Scientific classification
- Kingdom: Animalia
- Phylum: Chordata
- Class: Aves
- Order: Passeriformes
- Family: Zosteropidae
- Genus: Zosterops
- Species: Z. brunneus
- Binomial name: Zosterops brunneus (Salvadori, 1903)
- Synonyms: Speirops brunneus

= Fernando Po speirops =

- Genus: Zosterops
- Species: brunneus
- Authority: (Salvadori, 1903)
- Conservation status: VU
- Synonyms: Speirops brunneus

Species of bird

The Fernando Po speirops (Zosterops brunneus), also known as the Bioko speirops, is a species of bird in the family Zosteropidae. It is endemic to Bioko Island in Equatorial Guinea.

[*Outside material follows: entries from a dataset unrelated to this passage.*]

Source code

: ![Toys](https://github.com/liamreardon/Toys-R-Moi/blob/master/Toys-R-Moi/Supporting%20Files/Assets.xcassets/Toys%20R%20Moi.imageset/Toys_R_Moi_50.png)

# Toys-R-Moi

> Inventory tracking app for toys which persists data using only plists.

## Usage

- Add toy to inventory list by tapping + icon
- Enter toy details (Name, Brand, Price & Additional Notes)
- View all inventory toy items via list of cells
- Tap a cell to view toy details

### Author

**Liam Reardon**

Its natural habitats are subtropical or tropical moist montane forests and subtropical or tropical high-altitude shrubland. The species is wholly restricted to the higher elevations of Pico Basilé. It is threatened by habitat loss and is considered vulnerable under the IUCN Red List of threatened species.

The bird is all brown in colour, with a darker brown upper part and paler lower part. The population size is estimated to fall between 10,000 and 19,999 individuals. The habitat of the bird is on the higher slopes (usually above 1900m in elevation), where it inhabits lichen forest and montane heathland. It usually associates in small groups of four or five and eats insects from trees and also takes fruit and seeds as a food source.